Por fim, a ordem constitucional de 1988 permitiu a alternância pacífica e democrática do poder político, e por duas oportunidades, o impeachment do Presidente da República seguiu as regras previstas na Constituição e na lei.

Mas, na visão de Binenbojm, a Constituição de 1988 tem também falhado em alguns aspectos atinentes ao funcionamento do nosso regime político, favorecendo um sistema partidário excessivamente fragmentado e capturado por interesses de corporações, denominações religiosas e até de facções criminosas. “Para piorar, o Supremo errou ao derrubar a lei da cláusula de barreira, alegando que a Constituição não admitiria aquela restrição”, lembra.

Também se pode creditar à Carta de 1988 a criação de um presidencialismo de coalizão que impõe custos elevadíssimos à governabilidade, e não favorece uma relação de cooperação saudável entre Legislativo e Executivo.

“Ao descer a minúcias orçamentárias e financeiras, o texto constitucional cria vinculações que não são realistas, obrigando sucessivos governos a gastarem capital político em medidas de desvinculação”, comenta Binenbojm.

Por fim, a Federação brasileira não funciona. A Constituição permitiu o centralismo fiscal da União e a fratricida guerra fiscal entre Estados, além de ter aberto as portas para a proliferação desenfreada e oportunista de pequenos Municípios.

Como carta de direitos, a Constituição de 1988 também exibe um cartel misto de êxitos e fracassos. Os êxitos estão no plano das liberdades fundamentais. O Brasil é hoje uma democracia onde se respeitam as liberdades de expressão, consciência, artística, imprensa, manifestação, credo e prática religiosas, orientação sexual, identificação de gênero, dentre outras.

Binenbojm ressalta o papel do Supremo Tribunal Federal na interpretação da Constituição em tais temas, dotando o país dessas garantias básicas do mundo civilizado. No entanto, na visão de Binenbojm, o constituinte agiu com muito idealismo e nenhum pragmatismo no que se refere a direitos sociais, cedendo ao lobby de corporações e sindicatos, além de ignorar os limites financeiros do Estado e da sociedade como um todo para arcar com tão vasto elenco de benefícios.

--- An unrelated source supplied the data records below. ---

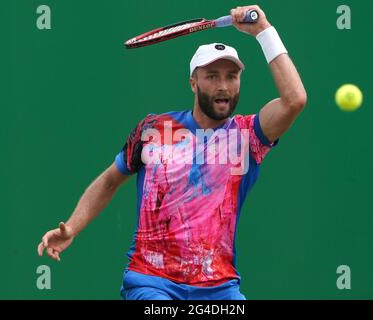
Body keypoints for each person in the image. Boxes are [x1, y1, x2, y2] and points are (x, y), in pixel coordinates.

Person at [37, 4, 307, 300]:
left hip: (219, 288)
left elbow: (294, 99)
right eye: (212, 76)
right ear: (193, 83)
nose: (223, 86)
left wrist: (263, 31)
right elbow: (109, 181)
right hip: (151, 282)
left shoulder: (248, 136)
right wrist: (72, 228)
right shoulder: (153, 129)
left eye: (231, 76)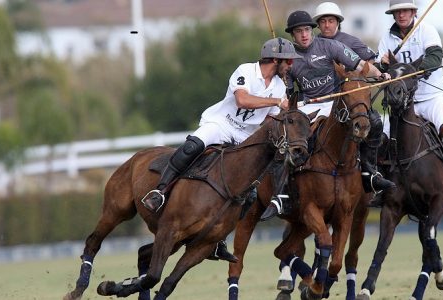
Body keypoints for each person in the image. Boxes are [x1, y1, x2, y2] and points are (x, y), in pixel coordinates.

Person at [141, 37, 302, 262]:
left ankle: (218, 239)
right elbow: (242, 100)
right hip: (221, 124)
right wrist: (276, 102)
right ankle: (159, 191)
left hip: (245, 137)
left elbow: (269, 121)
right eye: (289, 61)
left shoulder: (280, 86)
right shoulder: (246, 70)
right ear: (275, 59)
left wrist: (291, 114)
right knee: (191, 147)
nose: (291, 66)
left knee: (249, 193)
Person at [259, 10, 395, 221]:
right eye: (298, 31)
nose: (303, 35)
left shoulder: (330, 46)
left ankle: (370, 172)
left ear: (311, 31)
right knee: (288, 137)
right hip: (307, 107)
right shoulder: (288, 57)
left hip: (337, 104)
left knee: (374, 121)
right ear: (292, 35)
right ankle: (281, 193)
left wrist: (380, 74)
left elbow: (359, 65)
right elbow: (284, 89)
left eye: (306, 30)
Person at [378, 0, 443, 199]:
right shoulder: (387, 38)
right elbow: (382, 69)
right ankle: (382, 185)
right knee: (382, 139)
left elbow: (435, 57)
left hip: (431, 96)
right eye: (397, 12)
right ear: (393, 15)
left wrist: (414, 70)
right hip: (402, 104)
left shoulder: (426, 30)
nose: (401, 15)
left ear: (414, 12)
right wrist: (383, 67)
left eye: (405, 11)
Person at [312, 1, 396, 199]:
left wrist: (382, 69)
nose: (326, 25)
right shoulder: (312, 45)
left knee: (374, 122)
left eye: (330, 21)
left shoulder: (351, 41)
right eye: (323, 21)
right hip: (323, 101)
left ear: (338, 22)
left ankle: (369, 171)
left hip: (352, 100)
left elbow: (371, 63)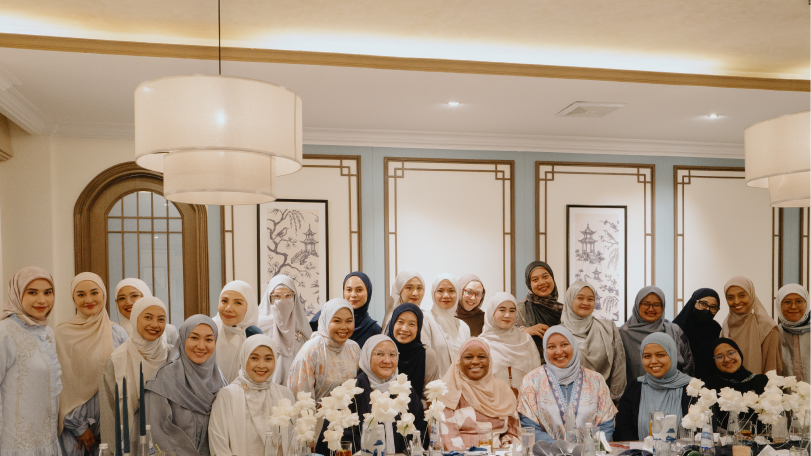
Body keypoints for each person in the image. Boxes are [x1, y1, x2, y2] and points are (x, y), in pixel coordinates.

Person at [57, 272, 129, 456]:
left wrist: (112, 425)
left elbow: (125, 381)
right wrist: (79, 427)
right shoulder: (60, 334)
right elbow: (58, 384)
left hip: (110, 426)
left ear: (103, 295)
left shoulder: (118, 333)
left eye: (94, 292)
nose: (88, 299)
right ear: (73, 298)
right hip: (73, 432)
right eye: (80, 294)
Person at [0, 267, 62, 456]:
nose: (42, 300)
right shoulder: (5, 332)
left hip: (45, 441)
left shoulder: (47, 332)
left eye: (48, 292)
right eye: (32, 292)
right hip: (15, 445)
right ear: (17, 294)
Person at [286, 299, 361, 456]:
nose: (343, 327)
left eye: (349, 321)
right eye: (337, 320)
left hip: (348, 430)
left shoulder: (354, 349)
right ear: (326, 320)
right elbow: (301, 396)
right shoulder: (312, 351)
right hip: (319, 432)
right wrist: (308, 435)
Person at [145, 315, 227, 456]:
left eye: (208, 339)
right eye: (194, 338)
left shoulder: (220, 380)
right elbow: (158, 434)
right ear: (183, 339)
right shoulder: (164, 379)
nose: (201, 346)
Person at [518, 327, 616, 444]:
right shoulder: (531, 381)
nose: (559, 351)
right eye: (551, 347)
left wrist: (588, 449)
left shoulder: (596, 380)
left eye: (564, 344)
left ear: (573, 346)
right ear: (544, 350)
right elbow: (529, 427)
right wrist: (558, 450)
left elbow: (606, 423)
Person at [100, 296, 171, 453]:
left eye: (161, 319)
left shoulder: (172, 356)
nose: (154, 324)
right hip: (129, 445)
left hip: (167, 444)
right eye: (147, 317)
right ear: (134, 318)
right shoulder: (116, 360)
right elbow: (108, 414)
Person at [209, 335, 296, 456]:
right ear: (244, 359)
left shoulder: (285, 395)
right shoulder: (227, 395)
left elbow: (293, 442)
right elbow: (218, 445)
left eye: (268, 359)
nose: (261, 365)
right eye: (254, 358)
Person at [345, 335, 427, 453]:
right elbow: (345, 440)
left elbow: (420, 432)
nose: (387, 361)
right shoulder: (351, 391)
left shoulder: (405, 390)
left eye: (392, 355)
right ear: (367, 356)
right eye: (380, 354)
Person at [438, 338, 520, 450]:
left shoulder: (502, 390)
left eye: (481, 357)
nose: (475, 361)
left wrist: (506, 449)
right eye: (468, 357)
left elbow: (514, 432)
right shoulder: (448, 391)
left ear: (489, 360)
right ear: (459, 361)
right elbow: (446, 439)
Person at [614, 333, 693, 441]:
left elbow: (702, 430)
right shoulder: (634, 388)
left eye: (660, 355)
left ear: (672, 355)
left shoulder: (692, 388)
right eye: (647, 356)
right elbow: (622, 431)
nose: (653, 361)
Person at [561, 282, 627, 402]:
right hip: (568, 401)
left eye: (590, 299)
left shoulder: (608, 327)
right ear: (570, 299)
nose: (586, 302)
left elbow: (619, 366)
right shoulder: (558, 332)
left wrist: (613, 400)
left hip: (603, 400)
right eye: (580, 298)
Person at [620, 286, 694, 379]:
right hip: (636, 390)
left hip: (672, 389)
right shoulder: (623, 334)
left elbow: (688, 364)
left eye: (657, 305)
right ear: (637, 305)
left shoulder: (674, 330)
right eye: (646, 304)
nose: (651, 309)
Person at [478, 292, 542, 393]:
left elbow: (537, 374)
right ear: (492, 312)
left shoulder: (525, 339)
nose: (507, 315)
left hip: (525, 403)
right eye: (502, 310)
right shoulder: (481, 344)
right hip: (492, 404)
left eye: (512, 311)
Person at [257, 275, 312, 384]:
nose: (283, 301)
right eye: (277, 296)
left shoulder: (302, 327)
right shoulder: (258, 327)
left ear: (294, 298)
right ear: (269, 298)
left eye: (288, 296)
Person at [704, 338, 769, 431]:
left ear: (739, 353)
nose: (726, 359)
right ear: (713, 361)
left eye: (731, 353)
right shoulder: (709, 386)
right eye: (719, 357)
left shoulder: (762, 382)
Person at [722, 276, 782, 375]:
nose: (736, 301)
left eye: (742, 295)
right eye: (730, 297)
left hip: (759, 387)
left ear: (751, 295)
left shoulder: (766, 325)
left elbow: (771, 367)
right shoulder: (726, 323)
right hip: (730, 387)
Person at [386, 303, 441, 402]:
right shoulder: (381, 352)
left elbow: (431, 396)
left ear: (419, 328)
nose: (404, 329)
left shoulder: (427, 355)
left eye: (412, 324)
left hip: (418, 414)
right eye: (400, 322)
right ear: (392, 323)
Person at [309, 272, 381, 348]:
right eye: (349, 290)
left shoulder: (374, 330)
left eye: (359, 290)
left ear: (368, 292)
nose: (353, 295)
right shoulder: (325, 317)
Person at [423, 274, 471, 375]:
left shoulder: (464, 327)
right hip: (436, 388)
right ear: (433, 293)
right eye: (440, 290)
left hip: (461, 387)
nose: (446, 295)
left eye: (451, 291)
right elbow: (425, 359)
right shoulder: (426, 319)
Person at [213, 280, 260, 383]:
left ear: (249, 307)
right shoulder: (208, 330)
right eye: (224, 301)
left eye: (238, 303)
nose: (228, 308)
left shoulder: (255, 336)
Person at [673, 288, 722, 380]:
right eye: (703, 304)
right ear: (693, 302)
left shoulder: (716, 329)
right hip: (680, 383)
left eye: (713, 307)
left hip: (711, 385)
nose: (707, 309)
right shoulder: (677, 328)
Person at [516, 261, 563, 356]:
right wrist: (525, 331)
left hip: (560, 363)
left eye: (545, 276)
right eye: (535, 280)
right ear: (529, 285)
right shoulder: (520, 308)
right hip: (530, 366)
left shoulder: (563, 310)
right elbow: (506, 338)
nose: (541, 282)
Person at [113, 278, 179, 345]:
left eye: (134, 295)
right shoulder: (114, 332)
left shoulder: (168, 331)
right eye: (122, 298)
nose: (128, 303)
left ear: (146, 296)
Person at [776, 284, 811, 381]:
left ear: (806, 303)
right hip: (785, 394)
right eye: (787, 302)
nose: (793, 306)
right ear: (779, 304)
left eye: (799, 301)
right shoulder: (775, 334)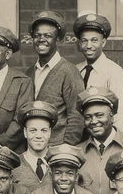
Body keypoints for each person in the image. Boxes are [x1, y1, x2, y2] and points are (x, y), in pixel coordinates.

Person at [68, 13, 123, 144]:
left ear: (103, 42)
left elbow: (120, 113)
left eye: (94, 40)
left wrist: (114, 143)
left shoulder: (114, 71)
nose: (89, 45)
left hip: (102, 137)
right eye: (84, 40)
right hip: (76, 138)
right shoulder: (74, 70)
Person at [26, 12, 84, 145]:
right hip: (33, 149)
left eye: (47, 36)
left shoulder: (69, 71)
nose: (41, 39)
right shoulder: (29, 73)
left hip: (57, 150)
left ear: (57, 39)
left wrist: (65, 150)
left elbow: (76, 116)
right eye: (37, 35)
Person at [10, 101, 58, 194]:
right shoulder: (14, 166)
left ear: (50, 132)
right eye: (33, 130)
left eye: (44, 130)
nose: (38, 135)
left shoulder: (59, 163)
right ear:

“Ao tentar contemplar um catálogo amplo e rígido de direitos trabalhistas, previdenciários, assistenciais, educacionais e culturais, a Constituição de 1988 acabou por reduzir demasiadamente o espaço para a construção democrática e consensual de soluções adequadas às possibilidades e limites de cada época”, comenta Binenbojm.

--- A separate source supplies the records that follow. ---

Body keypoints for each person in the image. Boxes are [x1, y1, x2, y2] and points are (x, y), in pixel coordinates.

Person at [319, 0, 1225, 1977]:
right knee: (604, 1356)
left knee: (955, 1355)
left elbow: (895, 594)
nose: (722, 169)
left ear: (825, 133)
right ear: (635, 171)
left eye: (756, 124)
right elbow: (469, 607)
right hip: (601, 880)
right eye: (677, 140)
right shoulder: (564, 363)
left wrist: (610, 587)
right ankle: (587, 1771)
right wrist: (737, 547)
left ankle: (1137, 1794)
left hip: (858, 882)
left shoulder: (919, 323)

No momento em que se discute no Congresso o controle de gastos, o constitucionalista Gustavo Binenbojm ressalta que “o Brasil precisa compreender que levar direitos a sério significa levar o problema da escassez de recursos a sério, o que impõe uma série de escolhas trágicas envolvidas na sua alocação, sem ceder às tentações populistas e à ilusão fiscal”.